### Passage
>>>
21 Tracks
for the 21st Century
A series of playlists organised in collaboration with Q-02. Each time, we invite one artist, thinker or musician to prepare a playlist of those sounds, songs and pieces of music that will best equip their listeners to approach what is left of this young century.
24 August 2022
Lawrence
Lawrence’s album Earthshine was released on Sushitech Records in August 2022 year and is available as a gatefold vinyl. His ambient record, Music for Plants III and IV was also released this year and is available via bandcamp.
Lawrence will perform an intimate concert in the Brussels project space Winona on September 10, as part of the exhibition project Conversation Pit, curated by Marina Pinsky. More information here.
Lawrence is the monicker of Berlin-based producer, DJ and label organiser Peter Kerstin. It is difficult to put a marker at the centre of Lawrence’s musical output. It is a music that is hard to locate, that doesn’t seem to emanate from any one city or scene or tradition, but rather hovers, cloud-like, above and between a great many places. Aspects of it seem impossibly exotic, like reading though an out-of-date atlas, but then get swallowed up by homey-seeming chords or synthesiser tones that bring the listener back to the city. The textures are layered and exactingly ‘high-fidelity’, but their fidelity seems not to be for any real thing or place. In a tradition like painting, this might get talked about dialectically, along the lines of figurative vs. abstract, or formal vs. expressive, but in the world of field recording and music, the stakes of these dichotomies feel less entrenched. There is less pressure to take sides.
Lawrence created a playlist in which he does some of the complex work of this locating. Like any playlist, it cites influences, acknowledges indebtedness and points to allies. ‘His’ 21st century is one populated by friends in different cities, as well as by older recordings: sci-fi soundtracks, past hopes for the future of R’n’B, echoes of scenes once inhabited. The playlist feels hopeful, but tinged with a slight melancholy – a soundtrack for the end of summer turning to autumn.
1. Eiko Ishibashi – Hyakki Yagyō Part 1
With her latest album Hyakki Yagyō on Oren Ambarchi’s Black Truffle imprint, Eiko Ishibashi captures ghost stories and folklore from Japan from the Edo period onwards.
2. Oren Ambarchi – Passage
With his unique guitar set-up, including a heavy Leslie speaker, Oren Ambarchi invented an unrivaled musical language.
3. Kali Malone – Spectacle of Ritual
Kali Malone is the most prolific and important pipe organ composer today. Her pieces refer to non-traditional intonation/tuning systems.
<<<
### Task requirements
1. In the Lawrence feature, swap "melancholy" for "wistfulness" and give back the passage between "Lawrence created a" and "Edo period onwards.", inclusive.
2. For each statement, say yes or no according to the Lawrence feature, quoting the words that decide it. (a) Earthshine came out on Sushitech Records. (b) Lawrence is based in Brussels. (c) Kali Malone's pieces use traditional tuning systems.
3. Continue the Lawrence feature from its final line.

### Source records
>>>
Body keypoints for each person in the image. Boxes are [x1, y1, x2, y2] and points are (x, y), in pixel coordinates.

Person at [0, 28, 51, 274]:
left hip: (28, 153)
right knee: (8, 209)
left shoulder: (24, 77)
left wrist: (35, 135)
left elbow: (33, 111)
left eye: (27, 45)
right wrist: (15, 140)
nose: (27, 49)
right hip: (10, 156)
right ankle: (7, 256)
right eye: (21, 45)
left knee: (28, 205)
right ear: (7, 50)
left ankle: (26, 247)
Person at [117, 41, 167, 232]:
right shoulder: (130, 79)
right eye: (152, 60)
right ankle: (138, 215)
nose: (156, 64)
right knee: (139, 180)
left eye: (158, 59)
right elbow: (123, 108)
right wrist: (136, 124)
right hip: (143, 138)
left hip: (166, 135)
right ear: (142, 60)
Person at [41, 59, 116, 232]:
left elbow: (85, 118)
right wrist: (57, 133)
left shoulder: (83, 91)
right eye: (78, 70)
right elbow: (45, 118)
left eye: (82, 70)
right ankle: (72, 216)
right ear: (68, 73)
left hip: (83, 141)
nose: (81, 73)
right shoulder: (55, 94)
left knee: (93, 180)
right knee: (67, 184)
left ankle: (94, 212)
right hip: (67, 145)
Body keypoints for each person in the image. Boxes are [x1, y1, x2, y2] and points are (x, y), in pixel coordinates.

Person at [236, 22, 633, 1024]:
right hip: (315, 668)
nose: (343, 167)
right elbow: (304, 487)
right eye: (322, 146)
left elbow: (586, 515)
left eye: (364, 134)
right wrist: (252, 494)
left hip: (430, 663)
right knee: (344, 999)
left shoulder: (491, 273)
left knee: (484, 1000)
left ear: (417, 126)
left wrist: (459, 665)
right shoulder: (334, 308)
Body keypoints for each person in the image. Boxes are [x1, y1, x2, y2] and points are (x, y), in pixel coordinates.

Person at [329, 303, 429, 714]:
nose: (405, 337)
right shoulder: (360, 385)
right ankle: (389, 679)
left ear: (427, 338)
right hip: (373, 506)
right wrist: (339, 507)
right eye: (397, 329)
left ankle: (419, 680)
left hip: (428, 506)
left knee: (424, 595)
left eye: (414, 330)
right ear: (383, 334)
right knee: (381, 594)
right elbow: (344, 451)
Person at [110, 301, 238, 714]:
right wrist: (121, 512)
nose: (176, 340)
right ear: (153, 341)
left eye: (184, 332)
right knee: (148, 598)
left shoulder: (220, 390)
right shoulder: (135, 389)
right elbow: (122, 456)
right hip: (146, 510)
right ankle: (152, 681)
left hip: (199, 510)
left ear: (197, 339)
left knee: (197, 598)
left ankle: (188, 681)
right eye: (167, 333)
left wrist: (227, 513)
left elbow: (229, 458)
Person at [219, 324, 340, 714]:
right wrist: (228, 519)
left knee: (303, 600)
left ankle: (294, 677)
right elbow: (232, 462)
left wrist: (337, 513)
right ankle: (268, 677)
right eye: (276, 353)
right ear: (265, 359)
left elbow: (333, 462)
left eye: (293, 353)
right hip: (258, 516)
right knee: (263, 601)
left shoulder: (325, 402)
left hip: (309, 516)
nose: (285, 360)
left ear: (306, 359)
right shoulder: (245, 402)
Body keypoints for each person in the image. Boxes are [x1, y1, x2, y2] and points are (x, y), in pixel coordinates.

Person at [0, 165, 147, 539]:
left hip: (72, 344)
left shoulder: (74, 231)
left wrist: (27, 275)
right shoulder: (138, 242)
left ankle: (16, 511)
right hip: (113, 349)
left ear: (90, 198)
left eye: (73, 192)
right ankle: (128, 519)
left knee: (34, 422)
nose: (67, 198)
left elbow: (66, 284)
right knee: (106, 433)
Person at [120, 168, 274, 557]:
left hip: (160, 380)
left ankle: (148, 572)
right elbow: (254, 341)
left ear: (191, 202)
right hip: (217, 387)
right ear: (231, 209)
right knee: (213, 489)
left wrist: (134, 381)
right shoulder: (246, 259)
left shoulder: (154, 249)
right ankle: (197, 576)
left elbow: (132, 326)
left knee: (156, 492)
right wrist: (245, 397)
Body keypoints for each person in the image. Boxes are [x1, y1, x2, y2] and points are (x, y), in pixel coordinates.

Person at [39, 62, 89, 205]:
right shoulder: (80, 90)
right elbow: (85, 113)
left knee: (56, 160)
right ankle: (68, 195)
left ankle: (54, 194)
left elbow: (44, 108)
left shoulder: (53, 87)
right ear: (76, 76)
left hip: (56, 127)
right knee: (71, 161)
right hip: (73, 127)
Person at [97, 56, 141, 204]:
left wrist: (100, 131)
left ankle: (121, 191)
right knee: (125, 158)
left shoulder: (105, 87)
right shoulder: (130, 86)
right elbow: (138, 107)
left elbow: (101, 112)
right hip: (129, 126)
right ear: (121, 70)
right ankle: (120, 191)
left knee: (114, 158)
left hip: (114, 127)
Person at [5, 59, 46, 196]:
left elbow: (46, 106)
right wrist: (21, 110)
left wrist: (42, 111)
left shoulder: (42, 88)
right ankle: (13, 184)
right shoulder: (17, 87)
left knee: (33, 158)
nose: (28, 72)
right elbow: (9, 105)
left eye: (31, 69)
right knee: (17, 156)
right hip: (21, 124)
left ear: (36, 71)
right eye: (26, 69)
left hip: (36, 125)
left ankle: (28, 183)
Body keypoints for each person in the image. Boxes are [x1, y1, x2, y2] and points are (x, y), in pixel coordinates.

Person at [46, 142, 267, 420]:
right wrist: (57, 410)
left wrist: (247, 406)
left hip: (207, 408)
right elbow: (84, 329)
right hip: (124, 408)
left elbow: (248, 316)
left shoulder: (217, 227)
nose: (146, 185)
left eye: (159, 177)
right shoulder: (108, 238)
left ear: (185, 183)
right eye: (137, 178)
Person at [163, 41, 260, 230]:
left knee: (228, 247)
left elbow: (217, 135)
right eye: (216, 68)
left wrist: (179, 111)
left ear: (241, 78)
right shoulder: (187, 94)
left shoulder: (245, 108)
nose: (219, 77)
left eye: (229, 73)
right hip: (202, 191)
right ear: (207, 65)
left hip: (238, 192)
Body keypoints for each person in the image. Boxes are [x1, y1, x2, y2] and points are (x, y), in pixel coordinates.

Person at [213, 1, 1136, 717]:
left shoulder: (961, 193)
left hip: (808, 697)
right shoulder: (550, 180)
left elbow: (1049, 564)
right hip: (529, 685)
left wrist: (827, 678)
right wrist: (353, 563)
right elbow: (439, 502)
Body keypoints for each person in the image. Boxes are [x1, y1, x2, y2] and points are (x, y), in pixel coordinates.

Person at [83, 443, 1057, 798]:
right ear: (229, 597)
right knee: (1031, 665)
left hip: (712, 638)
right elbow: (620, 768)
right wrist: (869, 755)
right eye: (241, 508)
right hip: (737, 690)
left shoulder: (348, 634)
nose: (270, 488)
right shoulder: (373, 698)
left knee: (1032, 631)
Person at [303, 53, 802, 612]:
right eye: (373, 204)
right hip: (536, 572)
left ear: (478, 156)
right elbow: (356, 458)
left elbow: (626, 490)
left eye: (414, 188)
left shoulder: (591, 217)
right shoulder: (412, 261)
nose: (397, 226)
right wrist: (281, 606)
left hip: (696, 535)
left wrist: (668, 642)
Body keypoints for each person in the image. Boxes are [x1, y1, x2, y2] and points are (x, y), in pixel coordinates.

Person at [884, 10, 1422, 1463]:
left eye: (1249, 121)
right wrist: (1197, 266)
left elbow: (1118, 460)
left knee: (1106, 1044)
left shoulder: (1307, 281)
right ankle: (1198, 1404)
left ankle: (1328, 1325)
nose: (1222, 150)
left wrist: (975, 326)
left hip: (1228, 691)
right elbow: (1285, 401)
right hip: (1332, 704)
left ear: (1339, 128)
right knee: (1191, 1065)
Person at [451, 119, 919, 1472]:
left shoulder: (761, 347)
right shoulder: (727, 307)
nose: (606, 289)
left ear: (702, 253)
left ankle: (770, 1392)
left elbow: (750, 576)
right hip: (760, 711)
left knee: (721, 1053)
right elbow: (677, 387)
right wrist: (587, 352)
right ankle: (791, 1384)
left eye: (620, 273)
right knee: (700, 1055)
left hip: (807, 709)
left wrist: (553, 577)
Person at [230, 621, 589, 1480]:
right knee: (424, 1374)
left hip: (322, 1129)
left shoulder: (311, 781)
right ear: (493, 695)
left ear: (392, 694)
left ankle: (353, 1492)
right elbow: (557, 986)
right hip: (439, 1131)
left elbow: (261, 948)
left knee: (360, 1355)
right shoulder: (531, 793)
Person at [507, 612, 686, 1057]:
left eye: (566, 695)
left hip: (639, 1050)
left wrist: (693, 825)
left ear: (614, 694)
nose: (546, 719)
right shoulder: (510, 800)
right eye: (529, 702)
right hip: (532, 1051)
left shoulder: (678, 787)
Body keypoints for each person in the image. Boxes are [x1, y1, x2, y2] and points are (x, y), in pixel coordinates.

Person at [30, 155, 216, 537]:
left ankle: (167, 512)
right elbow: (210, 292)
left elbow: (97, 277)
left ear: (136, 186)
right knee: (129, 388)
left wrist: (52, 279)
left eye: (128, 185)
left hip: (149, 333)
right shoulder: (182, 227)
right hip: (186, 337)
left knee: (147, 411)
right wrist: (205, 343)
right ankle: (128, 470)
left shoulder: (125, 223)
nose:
<<<
### Results for the exercise
1.
Lawrence created a playlist in which he does some of the complex work of this locating. Like any playlist, it cites influences, acknowledges indebtedness and points to allies. ‘His’ 21st century is one populated by friends in different cities, as well as by older recordings: sci-fi soundtracks, past hopes for the future of R’n’B, echoes of scenes once inhabited. The playlist feels hopeful, but tinged with a slight wistfulness – a soundtrack for the end of summer turning to autumn.
1. Eiko Ishibashi – Hyakki Yagyō Part 1
With her latest album Hyakki Yagyō on Oren Ambarchi’s Black Truffle imprint, Eiko Ishibashi captures ghost stories and folklore from Japan from the Edo period onwards.

2.
(a) Yes: "Lawrence’s album Earthshine was released on Sushitech Records"
(b) No: "Berlin-based producer, DJ and label organiser Peter Kerstin"
(c) No: "Her pieces refer to non-traditional intonation/tuning systems."

3.
4. Andrew Pekler – Los Jardines
Along with ten essential compositions, Andrew Peckler and anthropologist Stefanie Kiwi Menrath created an interactive map inspired by islands that appeared on historical maps but never existed.
5. Meitei – Nami
The Hiroshima-based artist Meitei tries to encapsulate a ‘lost Japanese mood’ in his music. Somehow I can relate so well to the feeling his pieces express.
6. Wandl – Untitled
Wandl is an Austrian producer, musician and vocalist. I discovered his music, when he played a live show, entirely displaced, at a huge electronic music festival in Amsterdam.
7. Knxledge – wheats[kllubk]
The L.A.-based Knxledge is one of the producers with an immense output that never fails.
8. Dean Blunt – MUGU
‘Mugu’ is slang for ‘victim of a scam’ that’s especially used in the English-speaking region of West Africa. The scammers themselves are known as ‘419 scammers’ because the number refers to the section of Nigerian law that deals with fraud.
9. The Durutti Column – Tomorrow
Still the most wonderful song for the end of the world.
10. Anne Laplantine - Walking
Within only ten years Anne Laplantine created the most mesmerizing cranky guitar pieces.
11. Giraffe – The Night is Dark
Published on Meakusma Records, Giraffe’s improvisations turn into enchanting pieces of music.
12. Phillip Sollmann – Pyramid Drift
The mini compilation Pyramid Drift comes with contributions by Momus, Christoph de Babalon, Phillip Sollmann and Arises. The cover shows a painting by pyramid-obsessed Madelon Vriesendorp.
13. Mica Levi – Bothy
An excerpt of Mica Levi’s soundtrack for Jonathan Glazer’s sci-fi movie Under The Skin, where language, image and sound co-exist in a very disturbing way.
14. Tracey – Liwa
Tracey’s latest album Menu is an exciting experiment, merging fragile guitar sounds with his electronic productions.
15. SND – 00009 A.1
When SND’s Stdio came out in 2000, my roommates and I thought this would be a great contribution to the future of R’n’B. Probably my most listend-to album ever.
16. Dntel – Fall In Love
Such a sweet and strange love song with a slight feeling of lethargy.
17. Masayoshi Fujita & Jan Jelinek – Cin
Masayoshi Fujita’s prepared vibraphone in conversation with Jan Jelinek’s layered loops are a perfect match.
18. Rosaceae – Bakûr
The artist and musician Rosaceae released her album on Pudel Produkte, the label from Hamburg’s legendary Golden Pudel Club. Her music is dedicated to the motif of resistance, without exhausting itself in polemics.
19. Michaela Melián – Movement 2
Michaela Melián transforms historical recordings and samples into archival music collages. Her performance and album Music from a Frontier Town refers to the world’s first ‘Amerikahaus’, built in Munich in 1945.
20. Maher Shalal Hash Baz – Unknown Happiness
The collective Maher Shalal Hash Baz around songwriter and potter Tori Kudo create the perfect dilettantish songs, this one is about ‘Unknown Happiness’.
21. Sounds of a Tropical Rain Forest in America
A library record for the 21st century. With their label Folkways Records, Moses Ash and Marian Distler built a universal sound archive. The ‘Sounds of a Tropical Rain Forest in America’ were almost entirely recorded at the Bronx Zoo and inspired Mathias Poledna’s 2007 solo exhibition at the Hammer Museum, Los Angeles.